▶ _TRY IT_: Starting at the line with "19: (477, 50, 0.33)" and going on through the line with "34: (466, 337, 0.26)", reproduce each line in the records below exactly and nothing more.

▶ _RECORD SET_:
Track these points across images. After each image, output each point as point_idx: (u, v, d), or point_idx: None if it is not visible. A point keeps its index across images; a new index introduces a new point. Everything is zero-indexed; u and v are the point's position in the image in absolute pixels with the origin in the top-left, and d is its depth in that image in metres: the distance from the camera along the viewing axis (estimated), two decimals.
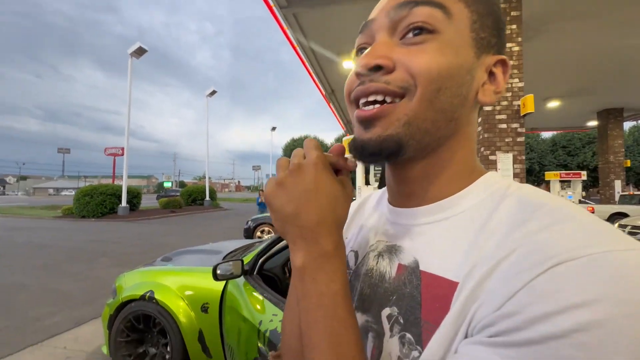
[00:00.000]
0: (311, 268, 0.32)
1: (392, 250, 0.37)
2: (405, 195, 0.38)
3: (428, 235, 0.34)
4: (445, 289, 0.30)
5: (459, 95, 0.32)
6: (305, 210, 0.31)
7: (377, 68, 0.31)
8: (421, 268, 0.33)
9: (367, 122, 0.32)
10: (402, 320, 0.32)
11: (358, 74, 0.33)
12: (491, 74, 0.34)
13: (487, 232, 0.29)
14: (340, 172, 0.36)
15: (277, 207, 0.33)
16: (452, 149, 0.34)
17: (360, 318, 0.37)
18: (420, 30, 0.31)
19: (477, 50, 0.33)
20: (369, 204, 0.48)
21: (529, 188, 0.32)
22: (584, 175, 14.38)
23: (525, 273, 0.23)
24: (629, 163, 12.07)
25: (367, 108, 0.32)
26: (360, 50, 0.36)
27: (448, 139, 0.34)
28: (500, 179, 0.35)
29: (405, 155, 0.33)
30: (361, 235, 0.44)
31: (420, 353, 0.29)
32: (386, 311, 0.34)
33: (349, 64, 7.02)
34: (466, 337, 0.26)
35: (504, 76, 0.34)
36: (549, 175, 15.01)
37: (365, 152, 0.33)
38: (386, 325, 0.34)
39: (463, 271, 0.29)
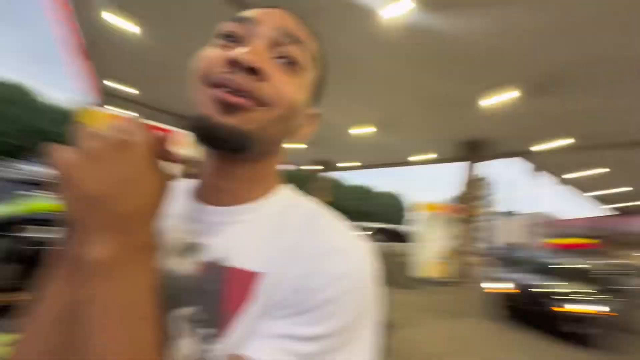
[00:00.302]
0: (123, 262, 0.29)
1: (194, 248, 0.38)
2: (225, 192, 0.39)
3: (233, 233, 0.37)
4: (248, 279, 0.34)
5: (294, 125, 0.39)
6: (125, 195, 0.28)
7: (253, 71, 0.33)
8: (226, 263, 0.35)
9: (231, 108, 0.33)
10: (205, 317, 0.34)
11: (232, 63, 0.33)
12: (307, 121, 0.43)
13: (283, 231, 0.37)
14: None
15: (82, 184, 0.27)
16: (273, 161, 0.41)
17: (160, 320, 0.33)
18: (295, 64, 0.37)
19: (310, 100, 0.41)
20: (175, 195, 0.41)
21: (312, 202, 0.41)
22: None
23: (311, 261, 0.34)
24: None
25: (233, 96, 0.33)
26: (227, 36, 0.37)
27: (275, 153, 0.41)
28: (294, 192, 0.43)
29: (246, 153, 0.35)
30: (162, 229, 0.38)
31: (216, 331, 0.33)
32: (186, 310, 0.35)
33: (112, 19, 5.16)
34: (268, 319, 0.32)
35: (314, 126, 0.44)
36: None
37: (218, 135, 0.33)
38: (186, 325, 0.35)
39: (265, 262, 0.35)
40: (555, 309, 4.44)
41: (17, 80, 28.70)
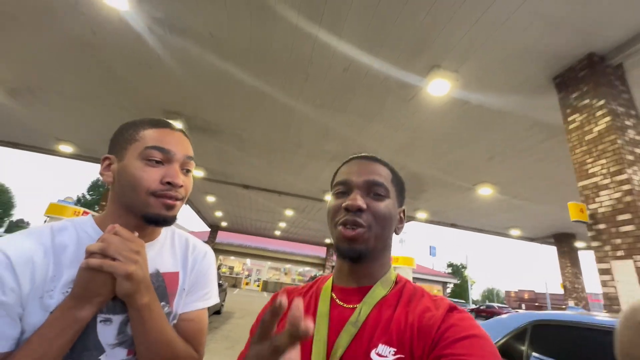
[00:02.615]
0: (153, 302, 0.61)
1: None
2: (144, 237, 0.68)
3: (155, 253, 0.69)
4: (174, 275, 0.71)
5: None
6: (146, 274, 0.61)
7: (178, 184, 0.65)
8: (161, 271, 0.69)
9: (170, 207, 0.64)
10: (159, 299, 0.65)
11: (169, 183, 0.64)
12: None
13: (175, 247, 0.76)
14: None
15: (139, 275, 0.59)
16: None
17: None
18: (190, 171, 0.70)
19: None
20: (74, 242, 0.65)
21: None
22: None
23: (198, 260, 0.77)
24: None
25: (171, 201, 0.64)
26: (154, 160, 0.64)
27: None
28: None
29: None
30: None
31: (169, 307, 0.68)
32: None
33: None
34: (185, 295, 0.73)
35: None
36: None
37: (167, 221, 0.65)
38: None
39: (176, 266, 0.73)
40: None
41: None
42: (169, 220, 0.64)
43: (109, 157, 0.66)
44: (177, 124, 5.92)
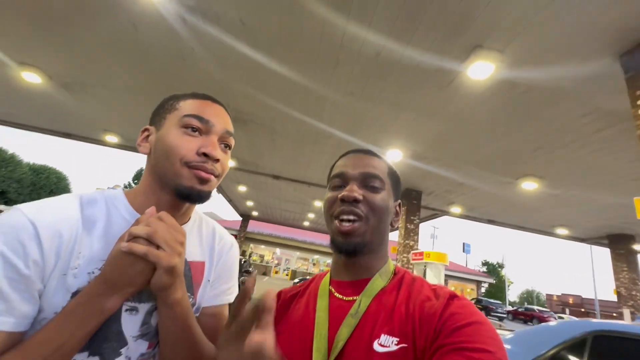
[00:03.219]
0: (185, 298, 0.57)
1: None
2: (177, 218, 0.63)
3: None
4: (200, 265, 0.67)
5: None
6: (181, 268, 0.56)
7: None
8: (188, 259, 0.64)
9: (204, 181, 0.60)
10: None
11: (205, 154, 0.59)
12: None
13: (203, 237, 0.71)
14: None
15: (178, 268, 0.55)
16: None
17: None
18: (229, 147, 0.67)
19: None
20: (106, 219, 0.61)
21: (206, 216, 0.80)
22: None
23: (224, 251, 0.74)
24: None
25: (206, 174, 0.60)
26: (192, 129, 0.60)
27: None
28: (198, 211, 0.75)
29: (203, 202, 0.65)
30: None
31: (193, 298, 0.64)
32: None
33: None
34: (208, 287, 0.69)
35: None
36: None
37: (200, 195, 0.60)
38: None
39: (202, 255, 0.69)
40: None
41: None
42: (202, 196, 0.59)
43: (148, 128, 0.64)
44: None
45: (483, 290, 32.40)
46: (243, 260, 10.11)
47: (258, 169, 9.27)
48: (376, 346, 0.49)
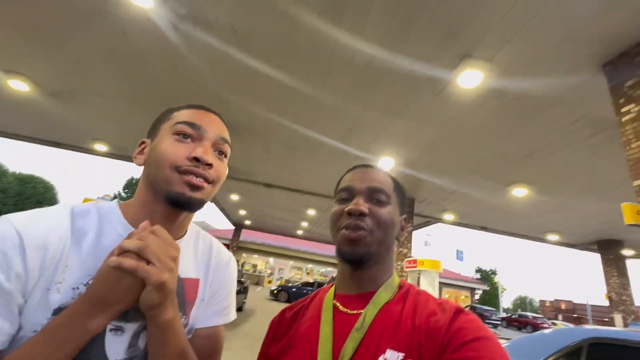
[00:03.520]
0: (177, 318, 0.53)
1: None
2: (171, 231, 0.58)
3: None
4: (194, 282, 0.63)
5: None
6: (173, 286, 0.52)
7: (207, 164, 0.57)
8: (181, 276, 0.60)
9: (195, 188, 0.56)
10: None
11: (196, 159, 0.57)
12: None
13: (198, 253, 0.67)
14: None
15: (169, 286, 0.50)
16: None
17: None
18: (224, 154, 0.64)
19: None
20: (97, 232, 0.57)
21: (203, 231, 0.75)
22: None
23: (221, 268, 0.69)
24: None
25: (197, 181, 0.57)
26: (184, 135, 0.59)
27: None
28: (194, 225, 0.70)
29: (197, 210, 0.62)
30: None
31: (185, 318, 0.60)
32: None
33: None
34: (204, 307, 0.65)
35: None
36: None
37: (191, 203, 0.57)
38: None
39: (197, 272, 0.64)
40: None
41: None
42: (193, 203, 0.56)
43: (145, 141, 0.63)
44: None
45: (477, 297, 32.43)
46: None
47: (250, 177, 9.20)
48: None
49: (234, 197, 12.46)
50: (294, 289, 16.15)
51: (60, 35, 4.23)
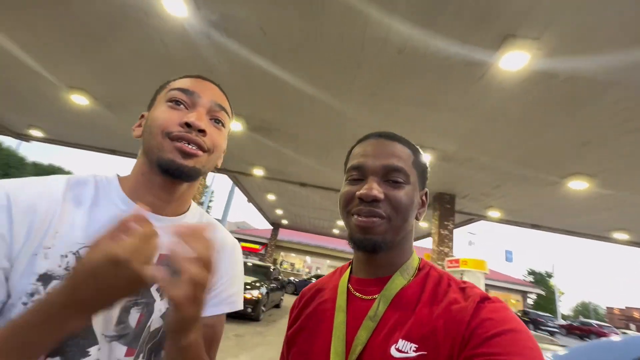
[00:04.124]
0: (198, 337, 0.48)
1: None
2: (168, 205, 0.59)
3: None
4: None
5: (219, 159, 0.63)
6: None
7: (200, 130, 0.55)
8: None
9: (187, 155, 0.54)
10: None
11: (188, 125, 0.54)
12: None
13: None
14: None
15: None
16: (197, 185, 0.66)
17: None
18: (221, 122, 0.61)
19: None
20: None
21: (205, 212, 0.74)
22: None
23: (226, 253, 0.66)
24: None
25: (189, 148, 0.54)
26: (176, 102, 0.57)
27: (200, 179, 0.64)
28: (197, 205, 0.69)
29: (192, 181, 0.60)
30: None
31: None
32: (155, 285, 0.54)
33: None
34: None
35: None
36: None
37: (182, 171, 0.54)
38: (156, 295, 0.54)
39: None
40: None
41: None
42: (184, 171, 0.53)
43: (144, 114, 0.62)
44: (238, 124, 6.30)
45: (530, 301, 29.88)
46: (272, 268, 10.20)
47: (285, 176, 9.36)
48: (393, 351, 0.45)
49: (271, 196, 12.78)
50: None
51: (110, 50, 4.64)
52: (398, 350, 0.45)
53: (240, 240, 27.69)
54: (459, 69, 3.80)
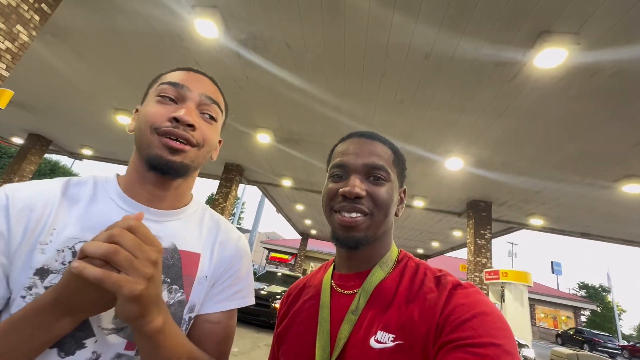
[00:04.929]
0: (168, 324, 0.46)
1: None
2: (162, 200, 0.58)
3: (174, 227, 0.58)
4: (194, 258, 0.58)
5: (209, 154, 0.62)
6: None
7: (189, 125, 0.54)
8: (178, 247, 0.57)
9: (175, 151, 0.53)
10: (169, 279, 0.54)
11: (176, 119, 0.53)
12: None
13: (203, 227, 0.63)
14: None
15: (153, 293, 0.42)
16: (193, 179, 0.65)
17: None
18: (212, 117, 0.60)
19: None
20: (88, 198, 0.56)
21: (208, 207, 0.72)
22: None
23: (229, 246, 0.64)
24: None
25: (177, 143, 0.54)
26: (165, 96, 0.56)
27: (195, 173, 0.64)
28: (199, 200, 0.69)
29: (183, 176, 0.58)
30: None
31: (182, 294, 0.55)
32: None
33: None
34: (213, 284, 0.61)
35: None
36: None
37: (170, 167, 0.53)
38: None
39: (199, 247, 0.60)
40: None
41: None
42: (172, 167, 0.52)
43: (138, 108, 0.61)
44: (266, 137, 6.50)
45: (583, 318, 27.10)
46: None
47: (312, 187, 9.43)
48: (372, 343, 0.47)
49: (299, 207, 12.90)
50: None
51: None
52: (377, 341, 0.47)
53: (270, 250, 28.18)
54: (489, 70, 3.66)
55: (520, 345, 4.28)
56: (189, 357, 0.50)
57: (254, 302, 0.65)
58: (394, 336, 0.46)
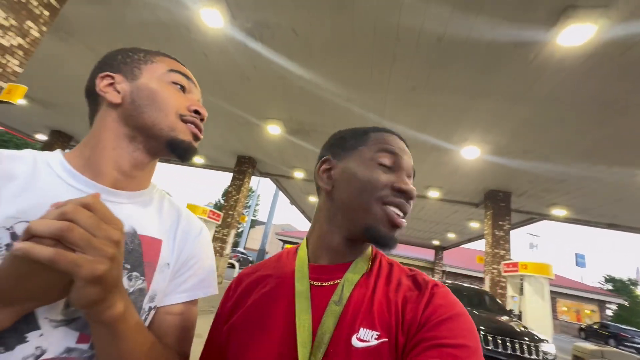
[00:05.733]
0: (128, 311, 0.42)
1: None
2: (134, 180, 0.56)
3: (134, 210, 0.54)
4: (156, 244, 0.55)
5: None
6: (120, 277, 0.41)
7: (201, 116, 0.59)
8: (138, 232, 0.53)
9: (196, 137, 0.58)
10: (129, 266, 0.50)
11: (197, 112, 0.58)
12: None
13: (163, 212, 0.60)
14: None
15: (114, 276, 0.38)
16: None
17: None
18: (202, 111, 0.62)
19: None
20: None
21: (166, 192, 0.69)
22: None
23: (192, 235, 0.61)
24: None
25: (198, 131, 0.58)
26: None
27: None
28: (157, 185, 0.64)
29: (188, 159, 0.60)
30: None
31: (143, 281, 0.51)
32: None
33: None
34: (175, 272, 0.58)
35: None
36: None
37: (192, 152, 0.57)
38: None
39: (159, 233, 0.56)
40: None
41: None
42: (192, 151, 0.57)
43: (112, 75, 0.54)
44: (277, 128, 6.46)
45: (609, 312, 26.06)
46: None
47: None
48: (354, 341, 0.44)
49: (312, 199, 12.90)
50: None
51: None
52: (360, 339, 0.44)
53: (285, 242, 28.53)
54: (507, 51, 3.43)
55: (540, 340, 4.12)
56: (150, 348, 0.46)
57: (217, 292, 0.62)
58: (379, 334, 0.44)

...

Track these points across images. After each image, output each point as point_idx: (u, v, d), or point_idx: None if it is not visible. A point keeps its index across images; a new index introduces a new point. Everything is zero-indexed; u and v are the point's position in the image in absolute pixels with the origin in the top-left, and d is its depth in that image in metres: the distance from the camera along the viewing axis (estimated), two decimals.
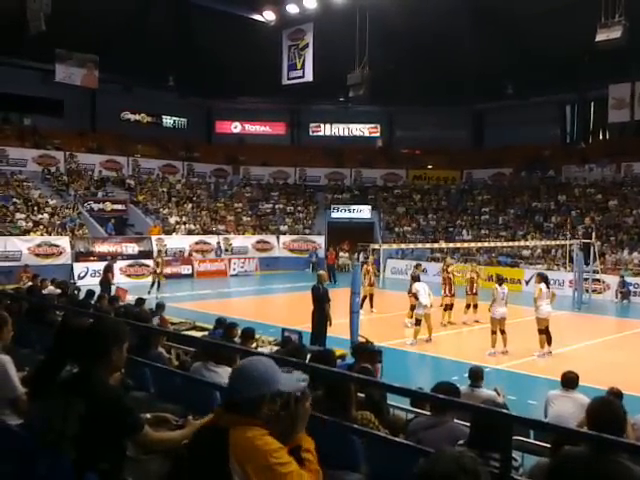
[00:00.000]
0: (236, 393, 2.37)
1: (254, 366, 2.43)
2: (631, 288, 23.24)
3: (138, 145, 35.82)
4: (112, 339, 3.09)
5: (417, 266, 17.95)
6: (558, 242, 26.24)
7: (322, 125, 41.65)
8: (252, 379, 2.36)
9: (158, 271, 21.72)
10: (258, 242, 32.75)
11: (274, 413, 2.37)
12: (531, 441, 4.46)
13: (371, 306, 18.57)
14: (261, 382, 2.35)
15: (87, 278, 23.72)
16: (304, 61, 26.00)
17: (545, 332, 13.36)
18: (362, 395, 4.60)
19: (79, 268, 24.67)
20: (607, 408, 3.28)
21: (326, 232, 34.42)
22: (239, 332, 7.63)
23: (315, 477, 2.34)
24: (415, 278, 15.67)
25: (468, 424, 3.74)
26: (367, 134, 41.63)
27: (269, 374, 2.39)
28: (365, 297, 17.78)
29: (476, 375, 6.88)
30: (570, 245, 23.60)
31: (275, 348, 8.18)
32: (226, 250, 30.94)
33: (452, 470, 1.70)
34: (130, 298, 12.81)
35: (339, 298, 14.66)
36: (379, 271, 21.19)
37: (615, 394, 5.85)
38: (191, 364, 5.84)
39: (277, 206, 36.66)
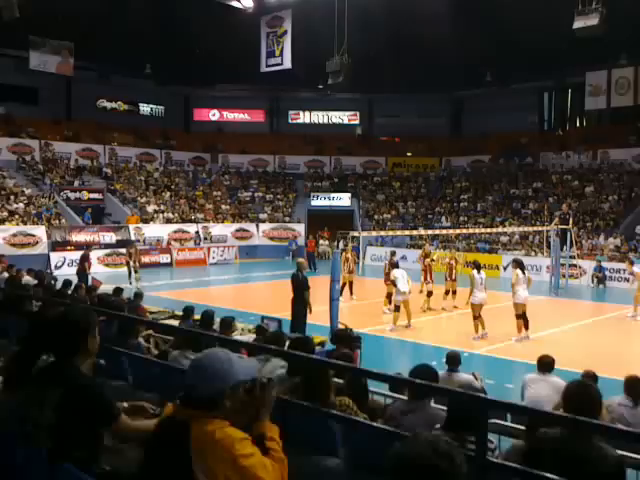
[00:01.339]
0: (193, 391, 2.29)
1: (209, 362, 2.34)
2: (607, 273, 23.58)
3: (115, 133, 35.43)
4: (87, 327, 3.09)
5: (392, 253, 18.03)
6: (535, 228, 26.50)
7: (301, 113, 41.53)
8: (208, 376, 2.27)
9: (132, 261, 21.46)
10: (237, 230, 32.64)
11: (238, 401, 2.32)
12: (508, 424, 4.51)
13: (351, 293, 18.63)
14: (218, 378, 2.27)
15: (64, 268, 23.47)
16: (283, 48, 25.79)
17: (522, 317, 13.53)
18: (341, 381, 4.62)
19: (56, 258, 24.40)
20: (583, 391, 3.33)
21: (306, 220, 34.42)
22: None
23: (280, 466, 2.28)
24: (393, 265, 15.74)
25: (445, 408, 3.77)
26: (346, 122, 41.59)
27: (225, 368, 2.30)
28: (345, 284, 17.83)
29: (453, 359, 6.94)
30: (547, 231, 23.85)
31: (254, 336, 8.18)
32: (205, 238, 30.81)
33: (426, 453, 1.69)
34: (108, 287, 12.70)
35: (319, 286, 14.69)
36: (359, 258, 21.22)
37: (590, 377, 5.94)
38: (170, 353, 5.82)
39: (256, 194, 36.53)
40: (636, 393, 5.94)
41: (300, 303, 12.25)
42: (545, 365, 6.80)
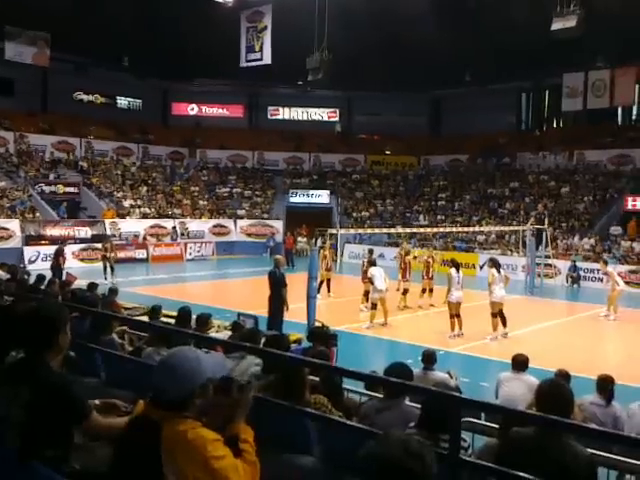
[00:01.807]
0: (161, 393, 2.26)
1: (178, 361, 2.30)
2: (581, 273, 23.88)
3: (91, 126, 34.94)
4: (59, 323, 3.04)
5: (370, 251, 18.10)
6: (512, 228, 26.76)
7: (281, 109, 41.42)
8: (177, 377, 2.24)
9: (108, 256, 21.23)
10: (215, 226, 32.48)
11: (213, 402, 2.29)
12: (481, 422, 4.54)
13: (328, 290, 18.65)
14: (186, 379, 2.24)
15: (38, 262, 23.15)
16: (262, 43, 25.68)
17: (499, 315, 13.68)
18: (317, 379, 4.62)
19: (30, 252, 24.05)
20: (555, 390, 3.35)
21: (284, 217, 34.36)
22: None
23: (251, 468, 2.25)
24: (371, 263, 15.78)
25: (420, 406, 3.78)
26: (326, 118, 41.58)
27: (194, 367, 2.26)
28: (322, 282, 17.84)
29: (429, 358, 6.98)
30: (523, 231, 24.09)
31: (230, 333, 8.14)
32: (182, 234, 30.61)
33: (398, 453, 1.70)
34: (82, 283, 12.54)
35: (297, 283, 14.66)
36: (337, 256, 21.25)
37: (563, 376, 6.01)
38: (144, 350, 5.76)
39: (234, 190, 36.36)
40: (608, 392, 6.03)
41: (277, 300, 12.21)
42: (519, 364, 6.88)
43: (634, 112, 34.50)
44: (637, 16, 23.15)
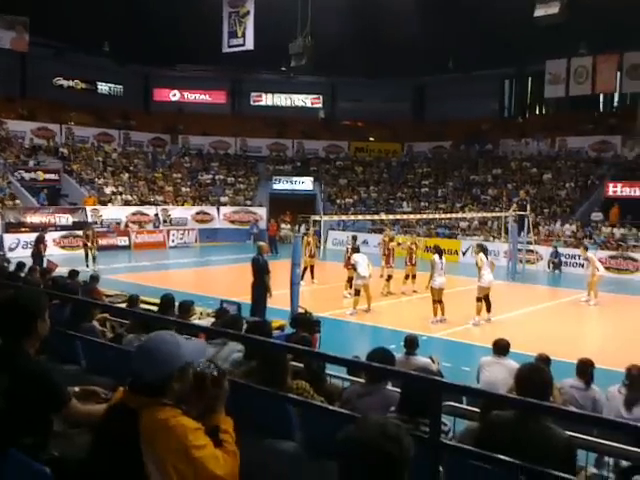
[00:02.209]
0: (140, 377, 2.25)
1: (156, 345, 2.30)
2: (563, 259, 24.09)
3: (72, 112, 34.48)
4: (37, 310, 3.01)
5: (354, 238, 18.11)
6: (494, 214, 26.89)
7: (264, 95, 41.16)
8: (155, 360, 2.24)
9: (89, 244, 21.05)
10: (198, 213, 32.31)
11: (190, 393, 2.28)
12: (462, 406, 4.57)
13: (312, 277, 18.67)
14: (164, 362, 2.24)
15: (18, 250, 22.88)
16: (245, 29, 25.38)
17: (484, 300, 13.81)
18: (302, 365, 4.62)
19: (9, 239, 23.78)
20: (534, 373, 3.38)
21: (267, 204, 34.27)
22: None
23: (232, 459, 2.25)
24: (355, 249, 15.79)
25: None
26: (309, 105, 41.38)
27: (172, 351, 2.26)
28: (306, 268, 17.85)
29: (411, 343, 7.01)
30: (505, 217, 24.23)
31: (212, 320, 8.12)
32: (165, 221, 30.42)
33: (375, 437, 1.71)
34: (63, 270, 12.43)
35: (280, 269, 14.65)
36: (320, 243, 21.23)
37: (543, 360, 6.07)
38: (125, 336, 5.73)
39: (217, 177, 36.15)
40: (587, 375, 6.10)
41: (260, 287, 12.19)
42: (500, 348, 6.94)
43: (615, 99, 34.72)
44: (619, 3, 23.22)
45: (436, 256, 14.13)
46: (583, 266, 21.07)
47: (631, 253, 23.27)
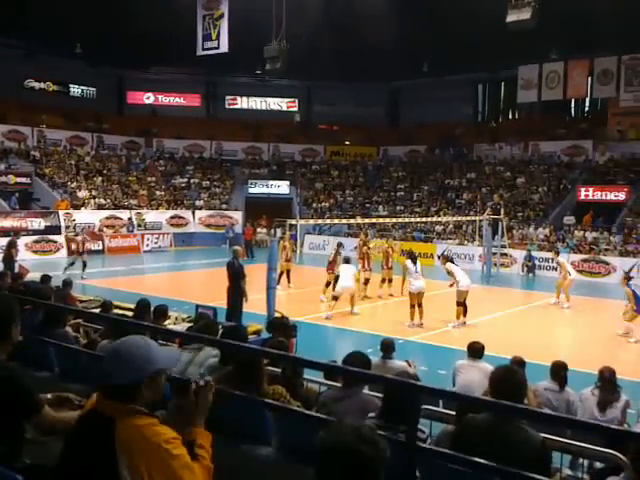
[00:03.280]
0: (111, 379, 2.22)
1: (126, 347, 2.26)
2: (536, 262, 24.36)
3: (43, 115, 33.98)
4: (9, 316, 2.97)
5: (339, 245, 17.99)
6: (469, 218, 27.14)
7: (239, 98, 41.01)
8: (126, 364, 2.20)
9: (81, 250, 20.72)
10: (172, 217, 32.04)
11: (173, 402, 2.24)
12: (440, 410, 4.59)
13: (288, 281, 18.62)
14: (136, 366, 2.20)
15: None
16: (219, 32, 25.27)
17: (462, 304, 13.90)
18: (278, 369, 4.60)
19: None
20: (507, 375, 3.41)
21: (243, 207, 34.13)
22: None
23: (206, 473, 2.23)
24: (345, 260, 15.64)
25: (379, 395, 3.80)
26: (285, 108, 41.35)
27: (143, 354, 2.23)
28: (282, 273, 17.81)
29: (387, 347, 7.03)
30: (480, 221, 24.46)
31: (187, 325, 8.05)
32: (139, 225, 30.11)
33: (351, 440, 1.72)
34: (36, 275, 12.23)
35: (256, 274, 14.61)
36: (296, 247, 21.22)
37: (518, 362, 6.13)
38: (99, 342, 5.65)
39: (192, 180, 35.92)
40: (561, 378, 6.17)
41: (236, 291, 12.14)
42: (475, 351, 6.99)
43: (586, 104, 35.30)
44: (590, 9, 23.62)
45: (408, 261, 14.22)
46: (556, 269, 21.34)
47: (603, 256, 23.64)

▶ _EXPECTED OUTPUT_:
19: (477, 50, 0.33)
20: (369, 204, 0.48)
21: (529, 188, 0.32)
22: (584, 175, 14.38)
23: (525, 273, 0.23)
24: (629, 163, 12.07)
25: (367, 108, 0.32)
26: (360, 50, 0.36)
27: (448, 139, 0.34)
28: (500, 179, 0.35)
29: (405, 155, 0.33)
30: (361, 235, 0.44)
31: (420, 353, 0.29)
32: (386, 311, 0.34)
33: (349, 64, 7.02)
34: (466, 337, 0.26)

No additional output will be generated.